--- Extract ---

There are a few obvious self-inflicted wounds and a few not so obvious ones coming into view. They all carry costs.

The Syrian civil war is deeply deplorable. When gas was used on civilians recently, resulting in thousands of painful casualties, it stirred the West, fuelled calls for regime retribution, with the resulting fear of possibly spreading conflict and oil supply disruptions triggering higher oil prices, Brent reaching $117.

What was supposedly intended as punishment for the Assad regime (and which has yet to materialize, having picked up a lot of flack along the way), immediately translated into a self-inflicted wound as global consumers and producers got saddled by higher oil costs.

With oil being over $10 higher than where it otherwise would have been, the tab for this little misadventure is so far running at $1bn per day.

That is far more than what a few tomahawks would cost.

Even more serious is the uncertainty being created by the Wars of the Bernanke Succession.

There are eminent candidate successors, but all have their detractors, and political Washington only too willing to have a bon-fight burning effigies.

But while so occupied, with five months to go to the Bernanke retirement from office and five other FOMC members leaving or retiring, a growing unease is seeping into markets. Who will succeed? What policy will come to be followed?

Looked at long enough, the certainty of recent Fed policy guidance tends to go up in smoke. This feeds the tendency towards higher US bond yields, creates more headwind on the nose for the US economy, causes slower growth and fewer new jobs created.

--- Dataset records ---

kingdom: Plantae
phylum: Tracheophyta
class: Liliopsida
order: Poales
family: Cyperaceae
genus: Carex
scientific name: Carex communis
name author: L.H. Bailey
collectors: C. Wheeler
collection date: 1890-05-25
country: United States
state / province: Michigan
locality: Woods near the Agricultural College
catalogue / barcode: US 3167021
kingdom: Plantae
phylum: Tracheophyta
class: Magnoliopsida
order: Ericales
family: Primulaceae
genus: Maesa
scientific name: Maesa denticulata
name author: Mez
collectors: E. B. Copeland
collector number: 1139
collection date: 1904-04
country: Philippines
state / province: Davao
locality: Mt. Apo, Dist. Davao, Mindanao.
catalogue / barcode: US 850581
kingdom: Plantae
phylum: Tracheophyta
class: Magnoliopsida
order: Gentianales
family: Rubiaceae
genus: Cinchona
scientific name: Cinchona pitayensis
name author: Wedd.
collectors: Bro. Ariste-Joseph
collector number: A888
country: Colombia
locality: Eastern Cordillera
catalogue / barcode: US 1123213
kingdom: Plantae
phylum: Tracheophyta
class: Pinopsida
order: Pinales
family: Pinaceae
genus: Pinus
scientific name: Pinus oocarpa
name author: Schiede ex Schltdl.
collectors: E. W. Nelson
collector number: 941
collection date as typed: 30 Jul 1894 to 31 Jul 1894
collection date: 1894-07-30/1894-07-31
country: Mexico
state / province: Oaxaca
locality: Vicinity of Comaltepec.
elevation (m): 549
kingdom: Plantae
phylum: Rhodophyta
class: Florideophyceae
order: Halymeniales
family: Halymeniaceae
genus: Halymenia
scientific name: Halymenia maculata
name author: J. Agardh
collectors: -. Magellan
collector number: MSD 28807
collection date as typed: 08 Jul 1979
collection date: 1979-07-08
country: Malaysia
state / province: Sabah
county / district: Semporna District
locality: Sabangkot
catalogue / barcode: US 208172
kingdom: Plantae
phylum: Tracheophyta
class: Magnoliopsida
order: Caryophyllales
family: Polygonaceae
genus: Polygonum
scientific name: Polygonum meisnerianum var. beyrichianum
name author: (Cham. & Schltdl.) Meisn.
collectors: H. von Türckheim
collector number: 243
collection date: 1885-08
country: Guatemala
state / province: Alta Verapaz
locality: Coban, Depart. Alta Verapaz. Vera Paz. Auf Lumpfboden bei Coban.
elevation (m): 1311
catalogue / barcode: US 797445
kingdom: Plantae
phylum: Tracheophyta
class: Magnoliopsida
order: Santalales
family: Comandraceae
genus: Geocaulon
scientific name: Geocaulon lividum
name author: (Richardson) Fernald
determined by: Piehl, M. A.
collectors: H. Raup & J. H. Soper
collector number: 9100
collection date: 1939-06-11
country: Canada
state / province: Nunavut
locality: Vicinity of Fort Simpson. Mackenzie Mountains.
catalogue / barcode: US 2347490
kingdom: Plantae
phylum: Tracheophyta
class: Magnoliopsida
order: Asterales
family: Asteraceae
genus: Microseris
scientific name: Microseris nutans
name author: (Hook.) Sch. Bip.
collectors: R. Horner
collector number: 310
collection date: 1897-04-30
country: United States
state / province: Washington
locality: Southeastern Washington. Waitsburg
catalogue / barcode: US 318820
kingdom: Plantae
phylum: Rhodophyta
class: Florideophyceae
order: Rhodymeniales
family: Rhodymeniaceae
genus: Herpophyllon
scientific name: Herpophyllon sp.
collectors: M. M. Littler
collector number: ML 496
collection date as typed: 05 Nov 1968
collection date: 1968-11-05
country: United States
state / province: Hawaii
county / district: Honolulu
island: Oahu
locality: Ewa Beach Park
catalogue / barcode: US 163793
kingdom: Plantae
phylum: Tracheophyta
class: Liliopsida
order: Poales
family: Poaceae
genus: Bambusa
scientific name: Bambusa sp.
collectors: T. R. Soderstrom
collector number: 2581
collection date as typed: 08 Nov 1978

---

* [To-do list]
1. Summarize the commentary on oil prices and the Fed succession in two sentences.
2. Extend the commentary on oil prices and the Fed succession from its final sentence.

* [Task-by-task outputs]
1. Calls to punish the Assad regime after gas was used on Syrian civilians raised fears of spreading conflict and oil supply disruptions, pushing Brent to $117 and saddling consumers and producers with a self-inflicted cost running at $1bn per day, far more than a few tomahawks would cost. Even more serious is the uncertainty over who will succeed Bernanke, with five months until his retirement and five other FOMC members leaving or retiring; this unease undermines confidence in Fed policy guidance, feeds higher US bond yields, and slows growth and job creation.

2.
Such uncertainty also can feed into greater trading volatility, with less appetite for risky EM assets.

The uncertainty surrounding the Fed chairman succession gets further complicated by the next US debt ceiling battle, now scheduled for mid-October. Implacableness rules on all sides on this issue, and another bruising encounter may lie ahead. This is likely to further unsettle markets.

At home, the strike season is steadily advancing. After the motor, clothing and construction people downed work last week, it is now the turn of the gold miners and the fuel retail trade, even if this week supposedly will only see NUM strike (and plausibly end up testing its mettle in terms of active followers remaining) while the fuel retail strike has apparently been shelved for now.

Nearly each one of these sectors is strategic for exports, infrastructure roll-out or keeping the economy going.

The damage so done leaves an imprint in income lost, confidence damaged, reputation tarnished.

These are costly sacrifices incurred in the name of ideals and ideology made by very few in the name of all.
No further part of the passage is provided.